--- WHAT TO PRODUCE ---
Could you reproduce, word for word, everything below from the line containing "53: (251, 354, 2.42)" down to the line containing "67: (247, 355, 2.42)", with both of those lines included and no others?

--- DATA FOR THE TASK ---
= Beginning of Section =

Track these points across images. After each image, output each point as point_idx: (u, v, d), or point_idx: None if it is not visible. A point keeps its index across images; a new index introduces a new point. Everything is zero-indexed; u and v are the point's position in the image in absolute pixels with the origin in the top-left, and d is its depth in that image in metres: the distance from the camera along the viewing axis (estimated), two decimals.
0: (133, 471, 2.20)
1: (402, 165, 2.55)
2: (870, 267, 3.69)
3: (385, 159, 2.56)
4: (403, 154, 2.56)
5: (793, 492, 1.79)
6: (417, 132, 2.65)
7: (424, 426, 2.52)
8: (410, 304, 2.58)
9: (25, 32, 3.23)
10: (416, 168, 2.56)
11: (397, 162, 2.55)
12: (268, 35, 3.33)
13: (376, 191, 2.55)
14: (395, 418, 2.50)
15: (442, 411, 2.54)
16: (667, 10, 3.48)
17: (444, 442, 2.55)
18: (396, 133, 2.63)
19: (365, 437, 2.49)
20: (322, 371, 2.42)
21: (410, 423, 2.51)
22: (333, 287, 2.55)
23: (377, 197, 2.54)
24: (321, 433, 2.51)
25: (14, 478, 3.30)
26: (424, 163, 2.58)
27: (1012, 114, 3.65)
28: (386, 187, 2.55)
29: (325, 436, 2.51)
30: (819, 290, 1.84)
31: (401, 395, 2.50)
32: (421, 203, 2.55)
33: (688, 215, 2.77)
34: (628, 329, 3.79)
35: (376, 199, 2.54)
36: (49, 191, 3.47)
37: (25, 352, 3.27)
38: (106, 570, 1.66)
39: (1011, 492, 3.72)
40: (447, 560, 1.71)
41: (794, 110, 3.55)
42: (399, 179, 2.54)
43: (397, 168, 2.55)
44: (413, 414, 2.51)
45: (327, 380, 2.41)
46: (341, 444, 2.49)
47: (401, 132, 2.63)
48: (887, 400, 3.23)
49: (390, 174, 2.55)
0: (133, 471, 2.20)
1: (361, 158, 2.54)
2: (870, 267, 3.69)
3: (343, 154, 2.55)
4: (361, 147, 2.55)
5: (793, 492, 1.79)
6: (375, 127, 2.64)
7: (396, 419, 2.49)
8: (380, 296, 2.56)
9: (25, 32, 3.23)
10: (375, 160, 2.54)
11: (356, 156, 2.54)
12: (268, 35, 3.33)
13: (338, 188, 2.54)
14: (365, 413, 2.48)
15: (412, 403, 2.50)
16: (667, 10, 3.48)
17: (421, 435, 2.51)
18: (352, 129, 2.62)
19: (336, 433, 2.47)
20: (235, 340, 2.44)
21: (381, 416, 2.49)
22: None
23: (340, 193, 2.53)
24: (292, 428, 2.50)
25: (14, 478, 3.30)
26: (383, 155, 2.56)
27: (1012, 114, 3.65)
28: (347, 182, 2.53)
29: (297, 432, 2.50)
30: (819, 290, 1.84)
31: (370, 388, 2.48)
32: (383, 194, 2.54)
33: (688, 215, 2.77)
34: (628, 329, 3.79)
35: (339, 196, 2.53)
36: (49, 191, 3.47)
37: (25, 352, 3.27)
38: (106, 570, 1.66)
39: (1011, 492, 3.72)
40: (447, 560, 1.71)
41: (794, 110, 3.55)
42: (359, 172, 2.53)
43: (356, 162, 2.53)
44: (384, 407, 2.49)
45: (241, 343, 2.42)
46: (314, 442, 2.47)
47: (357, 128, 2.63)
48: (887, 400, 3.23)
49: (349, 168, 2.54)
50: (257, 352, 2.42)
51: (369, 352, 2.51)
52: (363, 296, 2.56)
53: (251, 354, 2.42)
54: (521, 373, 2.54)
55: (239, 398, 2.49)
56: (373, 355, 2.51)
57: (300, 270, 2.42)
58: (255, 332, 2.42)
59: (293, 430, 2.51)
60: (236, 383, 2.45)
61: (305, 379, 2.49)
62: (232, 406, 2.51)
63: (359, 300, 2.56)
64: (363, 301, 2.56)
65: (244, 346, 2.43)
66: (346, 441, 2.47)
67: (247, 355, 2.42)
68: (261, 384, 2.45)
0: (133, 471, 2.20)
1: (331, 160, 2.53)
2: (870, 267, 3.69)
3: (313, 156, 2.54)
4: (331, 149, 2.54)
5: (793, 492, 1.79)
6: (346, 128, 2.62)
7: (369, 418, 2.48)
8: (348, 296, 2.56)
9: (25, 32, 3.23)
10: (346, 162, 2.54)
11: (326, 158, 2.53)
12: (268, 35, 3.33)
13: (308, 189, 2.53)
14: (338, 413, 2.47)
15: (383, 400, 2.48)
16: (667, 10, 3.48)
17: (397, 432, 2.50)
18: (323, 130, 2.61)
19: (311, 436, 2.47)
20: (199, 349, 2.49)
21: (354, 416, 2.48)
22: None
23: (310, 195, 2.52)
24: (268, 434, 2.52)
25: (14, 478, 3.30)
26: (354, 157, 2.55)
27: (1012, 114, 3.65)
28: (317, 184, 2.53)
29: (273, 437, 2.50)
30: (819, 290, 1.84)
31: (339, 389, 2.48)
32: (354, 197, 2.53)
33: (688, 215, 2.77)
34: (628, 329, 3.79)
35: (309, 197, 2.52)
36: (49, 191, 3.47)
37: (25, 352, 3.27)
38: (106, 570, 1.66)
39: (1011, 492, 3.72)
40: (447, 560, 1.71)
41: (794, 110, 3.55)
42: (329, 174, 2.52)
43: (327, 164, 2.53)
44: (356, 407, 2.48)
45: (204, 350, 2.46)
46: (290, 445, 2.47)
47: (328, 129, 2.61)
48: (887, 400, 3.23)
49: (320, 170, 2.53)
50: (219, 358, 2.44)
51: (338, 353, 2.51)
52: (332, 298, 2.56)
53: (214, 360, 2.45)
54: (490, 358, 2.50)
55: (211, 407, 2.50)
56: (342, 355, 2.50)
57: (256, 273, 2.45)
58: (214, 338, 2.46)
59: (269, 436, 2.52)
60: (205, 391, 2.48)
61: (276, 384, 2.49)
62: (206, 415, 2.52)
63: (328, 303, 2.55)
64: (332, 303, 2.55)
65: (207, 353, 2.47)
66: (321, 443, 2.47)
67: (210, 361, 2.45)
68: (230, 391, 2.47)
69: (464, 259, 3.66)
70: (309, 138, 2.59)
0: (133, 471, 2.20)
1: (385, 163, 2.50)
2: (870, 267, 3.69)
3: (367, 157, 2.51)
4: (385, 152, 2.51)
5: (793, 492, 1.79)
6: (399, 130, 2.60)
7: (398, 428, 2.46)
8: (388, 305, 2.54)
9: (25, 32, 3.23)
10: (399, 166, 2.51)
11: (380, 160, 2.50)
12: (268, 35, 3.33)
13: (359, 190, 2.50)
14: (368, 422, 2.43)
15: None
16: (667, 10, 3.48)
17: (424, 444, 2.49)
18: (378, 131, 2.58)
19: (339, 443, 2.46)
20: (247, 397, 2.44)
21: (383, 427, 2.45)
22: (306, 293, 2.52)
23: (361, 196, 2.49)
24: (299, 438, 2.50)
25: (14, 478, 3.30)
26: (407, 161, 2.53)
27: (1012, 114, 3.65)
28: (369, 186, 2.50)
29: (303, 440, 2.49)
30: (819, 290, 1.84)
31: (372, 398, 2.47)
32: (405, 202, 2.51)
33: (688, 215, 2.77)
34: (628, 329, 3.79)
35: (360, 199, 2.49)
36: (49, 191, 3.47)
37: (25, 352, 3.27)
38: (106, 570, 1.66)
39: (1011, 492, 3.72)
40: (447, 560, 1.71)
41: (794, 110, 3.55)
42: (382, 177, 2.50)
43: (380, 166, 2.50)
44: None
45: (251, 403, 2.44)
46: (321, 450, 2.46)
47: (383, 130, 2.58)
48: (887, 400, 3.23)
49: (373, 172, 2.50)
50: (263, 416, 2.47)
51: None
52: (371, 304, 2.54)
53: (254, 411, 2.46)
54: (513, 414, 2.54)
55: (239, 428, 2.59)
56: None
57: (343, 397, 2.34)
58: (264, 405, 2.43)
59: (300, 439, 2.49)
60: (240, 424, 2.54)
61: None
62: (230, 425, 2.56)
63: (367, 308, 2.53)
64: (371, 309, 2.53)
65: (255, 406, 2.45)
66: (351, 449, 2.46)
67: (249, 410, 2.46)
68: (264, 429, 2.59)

= End of Section =

--- TASK ANSWER ---
53: (251, 354, 2.42)
54: (521, 373, 2.54)
55: (239, 398, 2.49)
56: (373, 355, 2.51)
57: (300, 270, 2.42)
58: (255, 332, 2.42)
59: (293, 430, 2.51)
60: (236, 383, 2.45)
61: (305, 379, 2.49)
62: (232, 406, 2.51)
63: (359, 300, 2.56)
64: (363, 301, 2.56)
65: (244, 346, 2.43)
66: (346, 441, 2.47)
67: (247, 355, 2.42)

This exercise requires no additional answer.